You have searched me, Lord, and you know me. You know when I sit and when I rise; you perceive my thoughts from afar. You discern my going out and my lying down; you are familiar with all my ways. Before a word is on my tongue you, Lord, know it completely. You hem me in behind and before, and you lay your hand upon me. Such knowledge is too wonderful for me, too lofty for me to attain. Where can I go from your Spirit? Where can I flee from your presence? If I go up to the heavens, you are there; if I make my bed in the depths, you are there. If I rise on the wings of the dawn, if I settle on the far side of the sea, even there your hand will guide me, your right hand will hold me fast. If I say, “Surely the darkness will hide me and the light become night around me,” even the darkness will not be dark to you; the night will shine like the day, for darkness is as light to you. For you created my inmost being; you knit me together in my mother’s womb. I praise you because I am fearfully and wonderfully made; your works are wonderful, I know that full well. My frame was not hidden from you when I was made in the secret place, when I was woven together in the depths of the earth...Search me, God, and know my heart; test me and know my anxious thoughts. See if there is any offensive way in me, and lead me in the way everlasting. (Psalm 139:1-18,23-24 NIV)
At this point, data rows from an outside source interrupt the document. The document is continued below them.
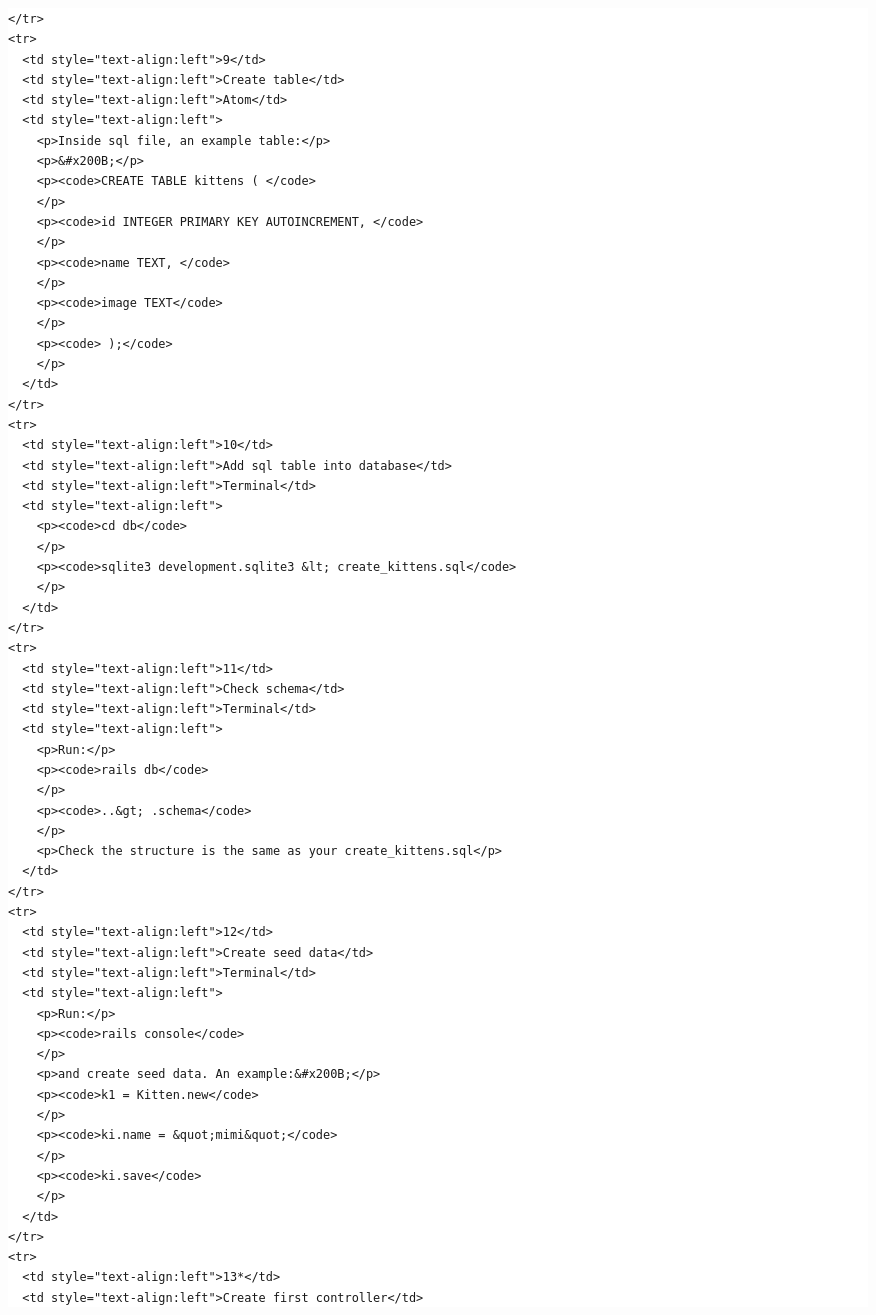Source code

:     </tr>
    <tr>
      <td style="text-align:left">9</td>
      <td style="text-align:left">Create table</td>
      <td style="text-align:left">Atom</td>
      <td style="text-align:left">
        <p>Inside sql file, an example table:</p>
        <p>&#x200B;</p>
        <p><code>CREATE TABLE kittens ( </code>
        </p>
        <p><code>id INTEGER PRIMARY KEY AUTOINCREMENT, </code>
        </p>
        <p><code>name TEXT, </code>
        </p>
        <p><code>image TEXT</code>
        </p>
        <p><code> );</code>
        </p>
      </td>
    </tr>
    <tr>
      <td style="text-align:left">10</td>
      <td style="text-align:left">Add sql table into database</td>
      <td style="text-align:left">Terminal</td>
      <td style="text-align:left">
        <p><code>cd db</code>
        </p>
        <p><code>sqlite3 development.sqlite3 &lt; create_kittens.sql</code>
        </p>
      </td>
    </tr>
    <tr>
      <td style="text-align:left">11</td>
      <td style="text-align:left">Check schema</td>
      <td style="text-align:left">Terminal</td>
      <td style="text-align:left">
        <p>Run:</p>
        <p><code>rails db</code>
        </p>
        <p><code>..&gt; .schema</code>
        </p>
        <p>Check the structure is the same as your create_kittens.sql</p>
      </td>
    </tr>
    <tr>
      <td style="text-align:left">12</td>
      <td style="text-align:left">Create seed data</td>
      <td style="text-align:left">Terminal</td>
      <td style="text-align:left">
        <p>Run:</p>
        <p><code>rails console</code>
        </p>
        <p>and create seed data. An example:&#x200B;</p>
        <p><code>k1 = Kitten.new</code>
        </p>
        <p><code>ki.name = &quot;mimi&quot;</code>
        </p>
        <p><code>ki.save</code>
        </p>
      </td>
    </tr>
    <tr>
      <td style="text-align:left">13*</td>
      <td style="text-align:left">Create first controller</td>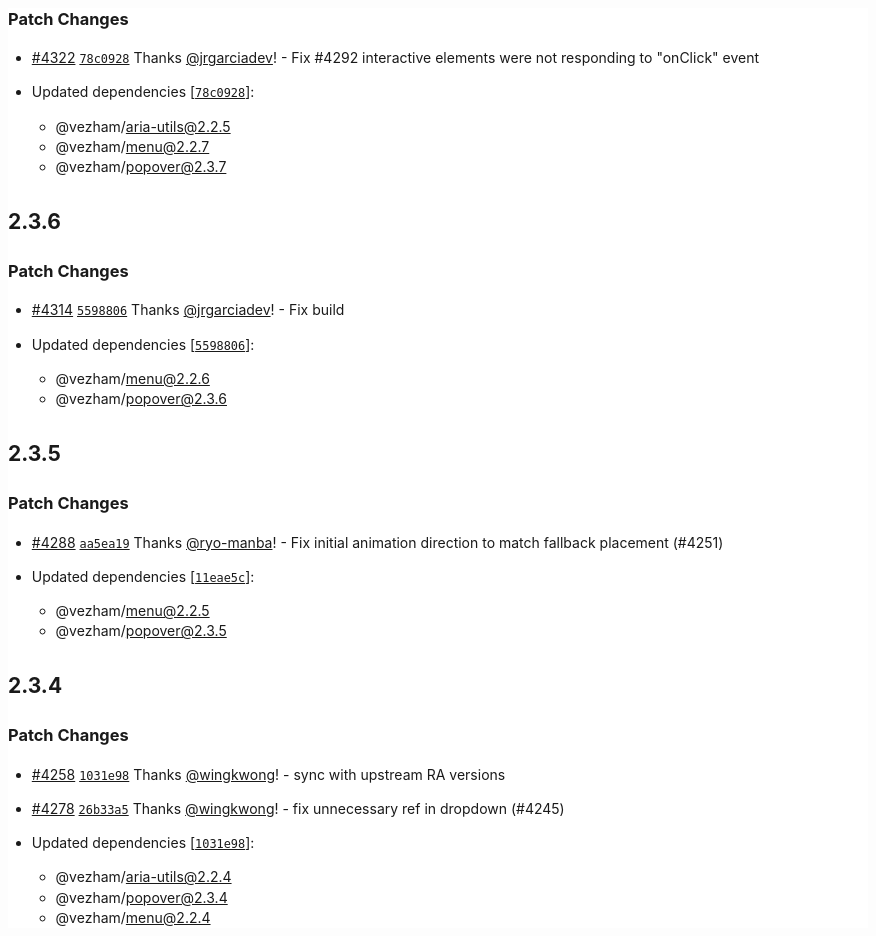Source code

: ### Patch Changes

- [#4322](https://github.com/vezham/heroui/pull/4322) [`78c0928`](https://github.com/vezham/heroui/commit/78c09280e30113bd648057ad64ad6198d1e5d58f) Thanks [@jrgarciadev](https://github.com/jrgarciadev)! - Fix #4292 interactive elements were not responding to "onClick" event

- Updated dependencies [[`78c0928`](https://github.com/vezham/heroui/commit/78c09280e30113bd648057ad64ad6198d1e5d58f)]:
  - @vezham/aria-utils@2.2.5
  - @vezham/menu@2.2.7
  - @vezham/popover@2.3.7

## 2.3.6

### Patch Changes

- [#4314](https://github.com/vezham/heroui/pull/4314) [`5598806`](https://github.com/vezham/heroui/commit/5598806216166dc9fff36cafd9112412486b747f) Thanks [@jrgarciadev](https://github.com/jrgarciadev)! - Fix build

- Updated dependencies [[`5598806`](https://github.com/vezham/heroui/commit/5598806216166dc9fff36cafd9112412486b747f)]:
  - @vezham/menu@2.2.6
  - @vezham/popover@2.3.6

## 2.3.5

### Patch Changes

- [#4288](https://github.com/vezham/heroui/pull/4288) [`aa5ea19`](https://github.com/vezham/heroui/commit/aa5ea19a3c990f8f6d47abacf321f0cbce67b927) Thanks [@ryo-manba](https://github.com/ryo-manba)! - Fix initial animation direction to match fallback placement (#4251)

- Updated dependencies [[`11eae5c`](https://github.com/vezham/heroui/commit/11eae5cc808e10db07b509f4e06d30441bb1937a)]:
  - @vezham/menu@2.2.5
  - @vezham/popover@2.3.5

## 2.3.4

### Patch Changes

- [#4258](https://github.com/vezham/heroui/pull/4258) [`1031e98`](https://github.com/vezham/heroui/commit/1031e985b71e69b8a7189ea049b9616257f820b3) Thanks [@wingkwong](https://github.com/wingkwong)! - sync with upstream RA versions

- [#4278](https://github.com/vezham/heroui/pull/4278) [`26b33a5`](https://github.com/vezham/heroui/commit/26b33a51f0ae9d0bb1146277a8b61b839aa52393) Thanks [@wingkwong](https://github.com/wingkwong)! - fix unnecessary ref in dropdown (#4245)

- Updated dependencies [[`1031e98`](https://github.com/vezham/heroui/commit/1031e985b71e69b8a7189ea049b9616257f820b3)]:
  - @vezham/aria-utils@2.2.4
  - @vezham/popover@2.3.4
  - @vezham/menu@2.2.4
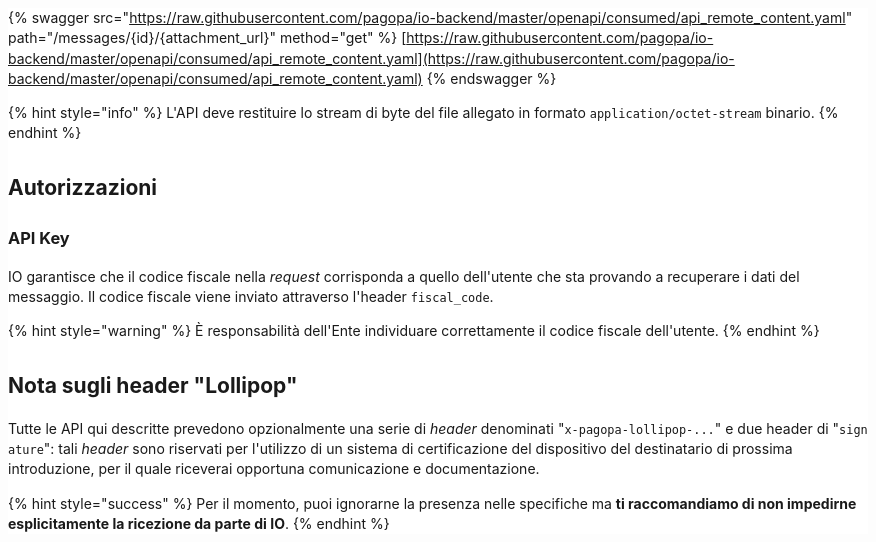 {% swagger src="https://raw.githubusercontent.com/pagopa/io-backend/master/openapi/consumed/api_remote_content.yaml" path="/messages/{id}/{attachment_url}" method="get" %}
[https://raw.githubusercontent.com/pagopa/io-backend/master/openapi/consumed/api_remote_content.yaml](https://raw.githubusercontent.com/pagopa/io-backend/master/openapi/consumed/api_remote_content.yaml)
{% endswagger %}

{% hint style="info" %}
L'API deve restituire lo stream di byte del file allegato in formato `application/octet-stream` binario.
{% endhint %}

## Autorizzazioni

### API Key

IO garantisce che il codice fiscale nella _request_ corrisponda a quello dell'utente che sta provando a recuperare i dati del messaggio. Il codice fiscale viene inviato attraverso l'header `fiscal_code`.

{% hint style="warning" %}
È responsabilità dell'Ente individuare correttamente il codice fiscale dell'utente.
{% endhint %}

## Nota sugli header "Lollipop"

Tutte le API qui descritte prevedono opzionalmente una serie di _header_ denominati "`x-pagopa-lollipop-...`" e due header di "`signature`": tali _header_ sono riservati per l'utilizzo di un sistema di certificazione del dispositivo del destinatario di prossima introduzione, per il quale riceverai opportuna comunicazione e documentazione.

{% hint style="success" %}
Per il momento, puoi ignorarne la presenza nelle specifiche ma **ti raccomandiamo di non impedirne esplicitamente la ricezione da parte di IO**.
{% endhint %}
It was God's will for me to participate in my sister and brother-in-love's recommitment and baptism, and He kept the enemy from winning. While the event didn't occur the way we expected, our Father knew how it would play out. God knows my every move. He has created me to be significant! And if I am faithful, The enemy will be defeated and God will be glorified - in the name of the Father, SON, and the Holy Spirit. Amen.